- _課題_:
1. 次の(a)〜(c)が個人情報保護委員会の対応に関する論考の内容と合っているかを判断しなさい。それぞれ「はい」か「いいえ」で答え、決め手となる本文の語句をそのまま引用しなさい。
(a) 本稿で取り上げる委員会の対応は、第209回委員会で議論されたものである。
(b) 紛失したUSBメモリには、尼崎市の一部の住民の情報だけが記録されていた。
(c) 本稿では、個人情報保護委員会を「委員会」と略して呼んでいる。
2. 個人情報保護委員会の対応に関する論考の続きを、最後の文の直後から書きなさい。

- _本文_:
════════

近時の漏えい等事案に対する個人情報保護委員会の対応(1)
―尼崎市におけるUSBメモリ紛失事案および株式会社メタップスペイメント漏えい事案―
アンダーソン・毛利・友常法律事務所 外国法共同事業
弁護士 井 上 乾 介
弁護士 伊 藤 雄 太
1 はじめに
本稿では、近時、社会的に大きな注目を集めた兵庫県尼崎市におけるUSBメモリ紛失事案および株式会社メタップスペイメント漏えい事案について、個人情報保護委員会(以下「委員会」という。)の、第209回委員会(2022年7月13日)で議論された対応を取り上げ、実務上の示唆を検討する。
2 尼崎市USBメモリ紛失事案への委員会の対応方針
⑴ 事案の概要
本件は、すでに大きく報道されているとおり、兵庫県尼崎市の全住民の住民基本台帳情報等の個人情報を記録したUSBメモリが一時紛失した事案(以下「本件紛失」という。)である[1]。
USBメモリ内の個人情報の内容および件数は以下のとおりである[2]。

════════

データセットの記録
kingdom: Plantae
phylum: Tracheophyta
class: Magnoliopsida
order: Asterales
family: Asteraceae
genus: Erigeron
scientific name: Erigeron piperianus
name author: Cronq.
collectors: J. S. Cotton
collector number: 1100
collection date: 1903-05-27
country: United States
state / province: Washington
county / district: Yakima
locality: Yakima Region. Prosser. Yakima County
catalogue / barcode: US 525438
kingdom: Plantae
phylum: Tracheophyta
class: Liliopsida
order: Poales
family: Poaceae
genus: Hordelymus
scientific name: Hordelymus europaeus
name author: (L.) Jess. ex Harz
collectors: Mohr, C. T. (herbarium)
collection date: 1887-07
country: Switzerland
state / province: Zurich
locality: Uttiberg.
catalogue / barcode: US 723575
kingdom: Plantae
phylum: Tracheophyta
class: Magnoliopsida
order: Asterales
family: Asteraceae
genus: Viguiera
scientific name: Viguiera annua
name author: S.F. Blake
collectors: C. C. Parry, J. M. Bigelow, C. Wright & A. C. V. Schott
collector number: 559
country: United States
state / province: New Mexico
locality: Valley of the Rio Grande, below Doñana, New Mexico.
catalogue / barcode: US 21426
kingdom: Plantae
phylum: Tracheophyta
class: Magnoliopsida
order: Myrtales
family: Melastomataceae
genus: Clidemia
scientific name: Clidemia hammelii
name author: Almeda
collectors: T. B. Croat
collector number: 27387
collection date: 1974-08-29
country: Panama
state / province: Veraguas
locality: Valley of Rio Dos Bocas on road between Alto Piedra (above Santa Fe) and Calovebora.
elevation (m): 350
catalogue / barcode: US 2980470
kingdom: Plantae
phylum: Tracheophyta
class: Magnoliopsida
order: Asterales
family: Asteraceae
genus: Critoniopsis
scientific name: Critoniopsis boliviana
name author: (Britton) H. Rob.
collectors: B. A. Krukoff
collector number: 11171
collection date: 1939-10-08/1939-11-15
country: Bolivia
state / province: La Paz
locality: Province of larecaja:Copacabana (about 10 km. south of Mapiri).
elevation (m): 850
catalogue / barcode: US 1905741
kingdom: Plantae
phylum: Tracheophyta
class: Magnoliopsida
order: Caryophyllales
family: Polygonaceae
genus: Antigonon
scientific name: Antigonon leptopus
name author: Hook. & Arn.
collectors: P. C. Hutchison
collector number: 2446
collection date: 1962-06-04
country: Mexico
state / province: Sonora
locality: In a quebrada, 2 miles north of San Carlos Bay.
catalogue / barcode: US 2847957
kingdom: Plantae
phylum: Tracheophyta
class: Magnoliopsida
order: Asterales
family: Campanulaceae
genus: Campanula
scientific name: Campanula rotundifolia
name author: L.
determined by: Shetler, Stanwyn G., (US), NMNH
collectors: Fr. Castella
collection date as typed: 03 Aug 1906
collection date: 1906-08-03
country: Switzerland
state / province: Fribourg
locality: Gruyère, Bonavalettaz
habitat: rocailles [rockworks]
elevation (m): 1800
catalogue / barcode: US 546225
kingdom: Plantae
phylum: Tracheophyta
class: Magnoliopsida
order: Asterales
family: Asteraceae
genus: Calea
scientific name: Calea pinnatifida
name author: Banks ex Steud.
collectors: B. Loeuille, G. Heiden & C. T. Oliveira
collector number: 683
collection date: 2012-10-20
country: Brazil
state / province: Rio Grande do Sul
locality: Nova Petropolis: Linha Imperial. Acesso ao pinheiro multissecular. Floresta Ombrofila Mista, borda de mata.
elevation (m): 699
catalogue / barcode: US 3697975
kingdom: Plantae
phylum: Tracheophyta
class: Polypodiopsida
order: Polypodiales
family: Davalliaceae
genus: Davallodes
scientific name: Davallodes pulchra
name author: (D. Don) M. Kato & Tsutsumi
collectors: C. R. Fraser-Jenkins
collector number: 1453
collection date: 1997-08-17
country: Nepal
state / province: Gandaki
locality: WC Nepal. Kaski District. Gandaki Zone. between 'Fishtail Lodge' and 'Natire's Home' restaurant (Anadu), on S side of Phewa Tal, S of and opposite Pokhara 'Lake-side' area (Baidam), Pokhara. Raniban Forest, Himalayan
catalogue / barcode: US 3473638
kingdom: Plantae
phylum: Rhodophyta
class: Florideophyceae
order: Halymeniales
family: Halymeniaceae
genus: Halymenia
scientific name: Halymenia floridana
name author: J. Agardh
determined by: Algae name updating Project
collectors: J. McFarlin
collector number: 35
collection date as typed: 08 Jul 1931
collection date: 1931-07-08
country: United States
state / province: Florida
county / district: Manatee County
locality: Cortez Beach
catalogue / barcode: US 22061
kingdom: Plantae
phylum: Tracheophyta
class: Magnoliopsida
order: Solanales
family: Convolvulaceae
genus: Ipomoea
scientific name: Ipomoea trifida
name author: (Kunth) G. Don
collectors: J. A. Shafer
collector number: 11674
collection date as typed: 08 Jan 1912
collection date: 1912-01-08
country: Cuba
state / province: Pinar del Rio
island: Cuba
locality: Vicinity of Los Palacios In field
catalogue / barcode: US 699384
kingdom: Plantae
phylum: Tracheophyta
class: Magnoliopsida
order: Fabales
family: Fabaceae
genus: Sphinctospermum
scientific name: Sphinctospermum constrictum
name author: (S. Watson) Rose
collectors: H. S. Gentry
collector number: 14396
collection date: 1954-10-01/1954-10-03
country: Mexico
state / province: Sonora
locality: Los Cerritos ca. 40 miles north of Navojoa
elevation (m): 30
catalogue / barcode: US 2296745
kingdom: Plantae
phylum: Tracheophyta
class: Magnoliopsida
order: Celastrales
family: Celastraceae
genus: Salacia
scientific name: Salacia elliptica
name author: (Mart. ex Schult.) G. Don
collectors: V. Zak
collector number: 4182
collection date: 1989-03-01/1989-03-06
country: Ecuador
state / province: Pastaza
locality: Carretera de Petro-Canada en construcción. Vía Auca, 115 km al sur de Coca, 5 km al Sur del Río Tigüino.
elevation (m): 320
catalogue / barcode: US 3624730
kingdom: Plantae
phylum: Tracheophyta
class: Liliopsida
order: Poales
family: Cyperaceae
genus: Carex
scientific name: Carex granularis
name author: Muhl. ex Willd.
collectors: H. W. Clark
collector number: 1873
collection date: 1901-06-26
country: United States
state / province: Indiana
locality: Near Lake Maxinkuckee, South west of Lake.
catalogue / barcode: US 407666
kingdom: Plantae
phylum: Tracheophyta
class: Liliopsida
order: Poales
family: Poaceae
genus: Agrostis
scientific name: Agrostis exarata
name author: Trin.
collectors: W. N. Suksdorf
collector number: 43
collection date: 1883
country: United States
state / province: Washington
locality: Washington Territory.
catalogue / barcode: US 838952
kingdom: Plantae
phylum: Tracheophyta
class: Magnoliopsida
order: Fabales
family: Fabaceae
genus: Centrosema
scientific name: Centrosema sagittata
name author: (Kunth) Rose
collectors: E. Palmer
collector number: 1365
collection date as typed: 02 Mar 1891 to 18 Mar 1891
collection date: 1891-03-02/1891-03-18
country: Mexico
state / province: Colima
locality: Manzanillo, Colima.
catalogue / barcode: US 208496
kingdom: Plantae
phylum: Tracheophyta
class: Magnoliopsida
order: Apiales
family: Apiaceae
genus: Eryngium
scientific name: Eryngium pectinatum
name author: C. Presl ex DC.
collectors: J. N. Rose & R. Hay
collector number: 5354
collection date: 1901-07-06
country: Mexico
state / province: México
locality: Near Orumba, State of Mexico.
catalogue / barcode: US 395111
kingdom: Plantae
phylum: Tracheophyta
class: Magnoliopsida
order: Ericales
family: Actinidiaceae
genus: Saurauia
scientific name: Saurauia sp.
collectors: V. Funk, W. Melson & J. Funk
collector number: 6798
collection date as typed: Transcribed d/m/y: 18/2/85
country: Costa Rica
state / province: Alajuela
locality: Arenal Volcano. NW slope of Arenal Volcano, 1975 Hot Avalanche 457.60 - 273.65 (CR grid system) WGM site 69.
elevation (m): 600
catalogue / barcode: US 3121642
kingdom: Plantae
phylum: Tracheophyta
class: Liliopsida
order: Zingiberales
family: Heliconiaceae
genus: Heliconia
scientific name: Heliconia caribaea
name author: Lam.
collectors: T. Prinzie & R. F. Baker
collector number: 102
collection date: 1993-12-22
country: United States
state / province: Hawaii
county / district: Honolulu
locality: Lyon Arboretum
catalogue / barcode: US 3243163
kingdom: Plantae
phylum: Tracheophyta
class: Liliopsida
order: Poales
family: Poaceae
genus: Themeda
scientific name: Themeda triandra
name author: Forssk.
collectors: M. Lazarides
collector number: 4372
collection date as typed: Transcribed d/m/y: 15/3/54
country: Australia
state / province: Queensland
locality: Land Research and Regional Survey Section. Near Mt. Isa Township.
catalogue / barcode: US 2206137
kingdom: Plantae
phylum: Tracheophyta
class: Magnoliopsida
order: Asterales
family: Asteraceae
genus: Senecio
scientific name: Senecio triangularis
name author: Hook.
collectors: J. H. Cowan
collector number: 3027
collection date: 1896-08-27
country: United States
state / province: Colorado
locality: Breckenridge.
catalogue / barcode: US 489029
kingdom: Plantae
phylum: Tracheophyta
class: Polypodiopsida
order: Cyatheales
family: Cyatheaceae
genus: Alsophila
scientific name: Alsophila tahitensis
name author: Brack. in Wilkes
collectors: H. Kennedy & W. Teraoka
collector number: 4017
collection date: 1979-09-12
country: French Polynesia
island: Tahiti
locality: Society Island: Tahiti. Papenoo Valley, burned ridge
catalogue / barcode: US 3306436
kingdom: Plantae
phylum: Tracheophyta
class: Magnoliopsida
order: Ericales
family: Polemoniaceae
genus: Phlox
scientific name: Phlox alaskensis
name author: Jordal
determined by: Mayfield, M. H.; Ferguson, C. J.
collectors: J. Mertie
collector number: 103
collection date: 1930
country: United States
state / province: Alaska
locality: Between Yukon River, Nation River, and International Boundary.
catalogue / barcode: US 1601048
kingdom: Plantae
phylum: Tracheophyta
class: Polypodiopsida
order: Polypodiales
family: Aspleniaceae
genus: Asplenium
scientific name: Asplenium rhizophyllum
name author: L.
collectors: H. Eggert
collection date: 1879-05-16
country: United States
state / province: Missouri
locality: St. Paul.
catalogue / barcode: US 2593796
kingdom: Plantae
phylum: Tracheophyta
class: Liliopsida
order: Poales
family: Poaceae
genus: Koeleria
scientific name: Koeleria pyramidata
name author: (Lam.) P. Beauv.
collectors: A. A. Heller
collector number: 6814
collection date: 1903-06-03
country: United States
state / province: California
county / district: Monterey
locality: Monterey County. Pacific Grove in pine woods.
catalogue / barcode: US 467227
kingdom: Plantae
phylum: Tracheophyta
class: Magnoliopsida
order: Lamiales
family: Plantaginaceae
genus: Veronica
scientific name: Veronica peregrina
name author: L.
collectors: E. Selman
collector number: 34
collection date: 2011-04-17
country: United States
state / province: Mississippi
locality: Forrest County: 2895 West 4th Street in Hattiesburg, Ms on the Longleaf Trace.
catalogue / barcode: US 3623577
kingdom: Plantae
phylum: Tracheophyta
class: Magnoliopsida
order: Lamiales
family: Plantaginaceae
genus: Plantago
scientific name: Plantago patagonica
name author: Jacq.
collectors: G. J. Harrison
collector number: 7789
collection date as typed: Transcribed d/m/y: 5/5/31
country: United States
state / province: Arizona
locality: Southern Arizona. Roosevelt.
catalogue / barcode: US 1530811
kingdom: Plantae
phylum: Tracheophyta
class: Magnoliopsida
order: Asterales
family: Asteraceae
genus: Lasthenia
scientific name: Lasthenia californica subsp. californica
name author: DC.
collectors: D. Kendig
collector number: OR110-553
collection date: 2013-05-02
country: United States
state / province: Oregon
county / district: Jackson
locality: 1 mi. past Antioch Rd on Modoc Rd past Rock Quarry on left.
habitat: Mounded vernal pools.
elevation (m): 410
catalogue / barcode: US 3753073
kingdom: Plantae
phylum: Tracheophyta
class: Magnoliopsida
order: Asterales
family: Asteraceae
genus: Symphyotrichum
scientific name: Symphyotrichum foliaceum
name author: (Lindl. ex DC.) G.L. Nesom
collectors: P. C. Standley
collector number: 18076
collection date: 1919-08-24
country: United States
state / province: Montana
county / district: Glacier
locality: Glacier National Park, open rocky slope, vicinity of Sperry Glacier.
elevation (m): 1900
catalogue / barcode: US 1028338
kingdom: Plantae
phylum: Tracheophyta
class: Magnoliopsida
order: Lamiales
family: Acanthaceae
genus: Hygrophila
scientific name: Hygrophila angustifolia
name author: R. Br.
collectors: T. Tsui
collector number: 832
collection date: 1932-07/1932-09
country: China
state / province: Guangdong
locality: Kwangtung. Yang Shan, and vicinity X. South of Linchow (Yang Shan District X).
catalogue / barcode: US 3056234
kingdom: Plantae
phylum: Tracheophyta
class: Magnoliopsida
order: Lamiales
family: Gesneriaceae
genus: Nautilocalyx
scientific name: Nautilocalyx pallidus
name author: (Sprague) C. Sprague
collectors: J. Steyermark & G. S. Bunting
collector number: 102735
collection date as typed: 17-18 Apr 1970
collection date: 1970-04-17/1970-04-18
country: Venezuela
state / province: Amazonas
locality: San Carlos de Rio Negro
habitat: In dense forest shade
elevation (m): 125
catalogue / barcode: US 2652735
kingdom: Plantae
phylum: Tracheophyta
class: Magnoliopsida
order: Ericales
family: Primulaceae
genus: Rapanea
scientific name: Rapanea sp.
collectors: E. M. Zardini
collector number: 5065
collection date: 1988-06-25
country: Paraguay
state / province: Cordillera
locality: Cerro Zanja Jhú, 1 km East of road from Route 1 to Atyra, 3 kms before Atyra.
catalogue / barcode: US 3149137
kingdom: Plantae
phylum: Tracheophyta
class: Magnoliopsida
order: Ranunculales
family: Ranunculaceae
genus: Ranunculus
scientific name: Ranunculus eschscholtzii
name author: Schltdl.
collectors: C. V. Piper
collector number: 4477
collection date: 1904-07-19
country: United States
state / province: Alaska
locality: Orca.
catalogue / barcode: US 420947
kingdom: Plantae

════════

- _解答_:
1.
(a) はい。「第209回委員会(2022年7月13日)で議論された対応を取り上げ」
(b) いいえ。「兵庫県尼崎市の全住民の住民基本台帳情報等の個人情報を記録したUSBメモリ」
(c) はい。「個人情報保護委員会(以下「委員会」という。)」

2.
個人情報の内容 | 件数 |
尼崎市全住民の住民基本台帳の情報 | 460,517件 |
住民税に係る税情報 | 360,573件 |
非課税世帯等臨時特別給付金の対象世帯情報 | 82,716件 |
生活保護受給世帯の口座情報 | 16,765件 |
児童手当受給世帯の口座情報 | 69,261件 |
当該USBを紛失したA氏(以下「A氏」という。)は、尼崎市から委託を受けていたBIPROGY株式会社(以下「ビプロジー社」という。)[3]の協力会社の社員である[4]。紛失から発見までの経緯は以下のとおりである[5]。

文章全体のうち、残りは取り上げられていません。